Podczas pływackich mistrzostw świata w Budapeszcie doszło do dramatycznych wydarzeń. Reprezentantka USA Anita Alvarez straciła przytomność w basenie. Na ratunek swojej podopiecznej skoczyła trenerka.
Alvarez reprezentuje Stany Zjednoczone w pływaniu artystycznym. Podczas treningu wykonywania programu dowolnego 25-latka nagle zemdlała i zaczęła opadać na dno basenu.
Wypadek spowodował natychmiastową reakcję jej trenerki, Hiszpanki Andrei Fuentes. Kobieta wskoczyła w ubraniu do wody i zaczęła ratować zawodniczkę, wypływając z nią na powierzchnię.

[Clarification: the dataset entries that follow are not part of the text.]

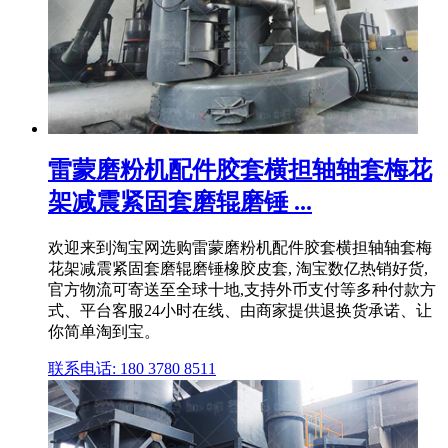
雷蒙磨粉机配件胶套横担轴轴套梅花
架减震紧固套磨辊磨锤 ...
欢迎来到淘宝网选购雷蒙磨粉机配件胶套横担轴轴套梅
花架减震紧固套磨辊磨锤橡胶皮套, 淘宝数亿热销好货,
官方物流可寄送至全球十地,支持外币支付等多种付款方
式、平台客服24小时在线、由商家提供退换货承诺、让
你简单淘到宝。
联系电话: 180 3780 8511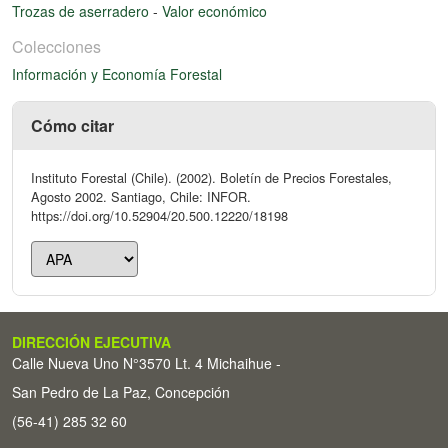
Trozas de aserradero
-
Valor económico
Colecciones
Información y Economía Forestal
Cómo citar
Instituto Forestal (Chile). (2002). Boletín de Precios Forestales,
Agosto 2002. Santiago, Chile: INFOR.
https://doi.org/10.52904/20.500.12220/18198
DIRECCIÓN EJECUTIVA
Calle Nueva Uno N°3570 Lt. 4 Michaihue -
San Pedro de La Paz, Concepción
(56-41) 285 32 60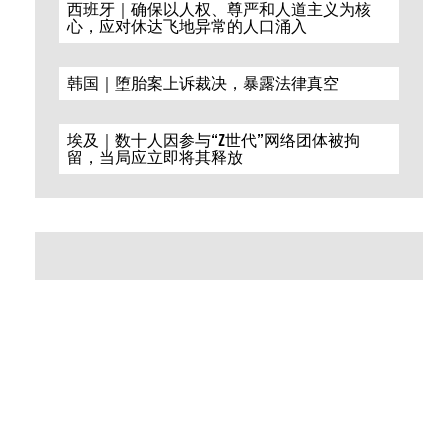
西班牙｜确保以人权、尊严和人道主义为核
心，应对休达飞地异常的人口涌入
韩国｜堕胎案上诉裁决，暴露法律真空
埃及｜数十人因参与“Z世代”网络团体被拘
留，当局应立即将其释放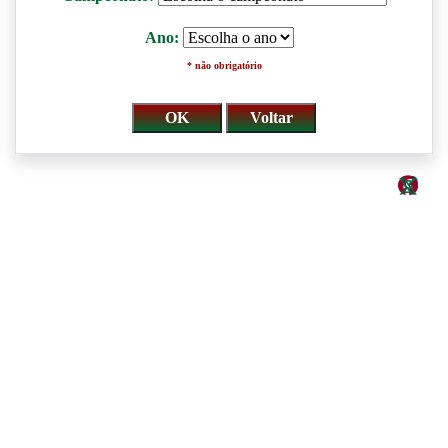
Ano:
* não obrigatório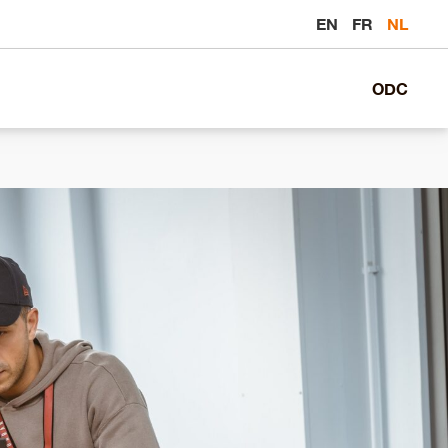
EN
FR
NL
ODC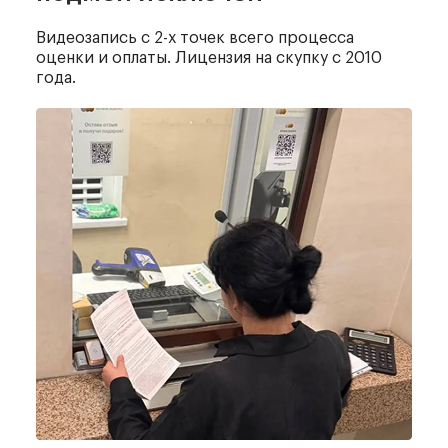
Видеозапись с 2-х точек
всего процесса
оценки и оплаты.
Лицензия на скупку с 2010
года.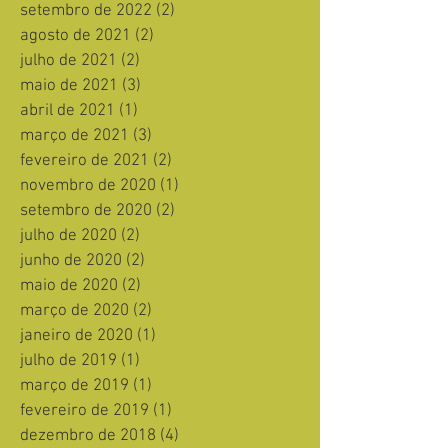
setembro de 2022
(2)
2 posts
agosto de 2021
(2)
2 posts
julho de 2021
(2)
2 posts
maio de 2021
(3)
3 posts
abril de 2021
(1)
1 post
março de 2021
(3)
3 posts
fevereiro de 2021
(2)
2 posts
novembro de 2020
(1)
1 post
setembro de 2020
(2)
2 posts
julho de 2020
(2)
2 posts
junho de 2020
(2)
2 posts
maio de 2020
(2)
2 posts
março de 2020
(2)
2 posts
janeiro de 2020
(1)
1 post
julho de 2019
(1)
1 post
março de 2019
(1)
1 post
fevereiro de 2019
(1)
1 post
dezembro de 2018
(4)
4 posts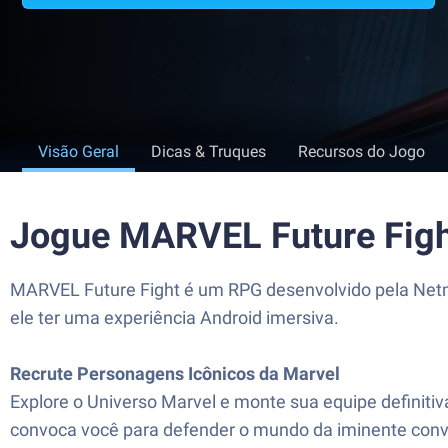
Visão Geral
Dicas & Truques
Recursos do Jogo
Jogue MARVEL Future Figh
MARVEL Future Fight é um RPG desenvolvido pela Netma
ele ter uma experiência Android imersiva.
Recrute Personagens Icônicos da Marvel
Explore o Universo Marvel e monte sua equipe definiti
convoca você para defender o mundo da iminente conv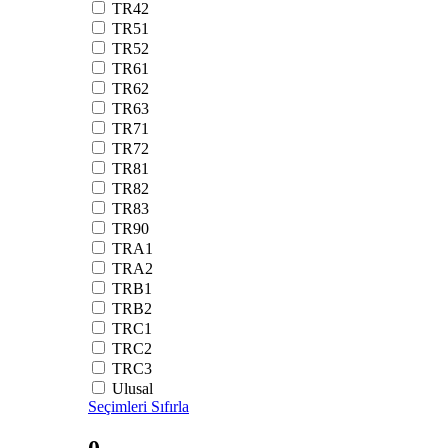
TR42
TR51
TR52
TR61
TR62
TR63
TR71
TR72
TR81
TR82
TR83
TR90
TRA1
TRA2
TRB1
TRB2
TRC1
TRC2
TRC3
Ulusal
Seçimleri Sıfırla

Na ratunek 25-latce do basenu wskoczył także mężczyzna. Wraz z nim trenerka wyciągnęła Alvarez z wody. Na brzegu do akcji przystąpili ratownicy, którzy przenieśli 25-latkę na noszach do centrum medycznego. Tam zawodniczka odzyskała przytomność.
Po zdarzeniu amerykańska kadra wystosowała oświadczenie, w którym stwierdzono, że zawodniczką jest „wszystko w porządku”.
– Widziałam, że ratownicy nie wskoczą do wody, bo byli sparaliżowani. Krzyczałam do nich, ale nie rozumieli mnie, więc wskoczyłam do wody jak najszybciej. Widziałam, jak tonęła i płynęłam najszybciej jak mogłam – twierdziła później Fuentes.
Jak dodała, jej podopieczna przez 2 minuty nie oddychała przy tętnie 180 uderzeń na minutę. – Jej szczęka była zablokowana. Z ust wypływała jej woda – dodała.
Coach Andrea Fuentes leapt in to rescue Team USA's Anita Alvarez, who had sunk to the bottom of the pool and was not breathing at the World Aquatics Championships.
"It was a big scare. I had to jump in because the lifeguards weren't doing it" https://t.co/QzBH5TRcvD pic.twitter.com/mMYatfefLI
— AFP News Agency (@AFP) June 23, 2022
Nie jest to jednak pierwsze takie zdarzenie w karierze Alvarez. Rok temu podczas kwalifikacji olimpijskich w Barcelonie pływaczka straciła przytomność podczas występu.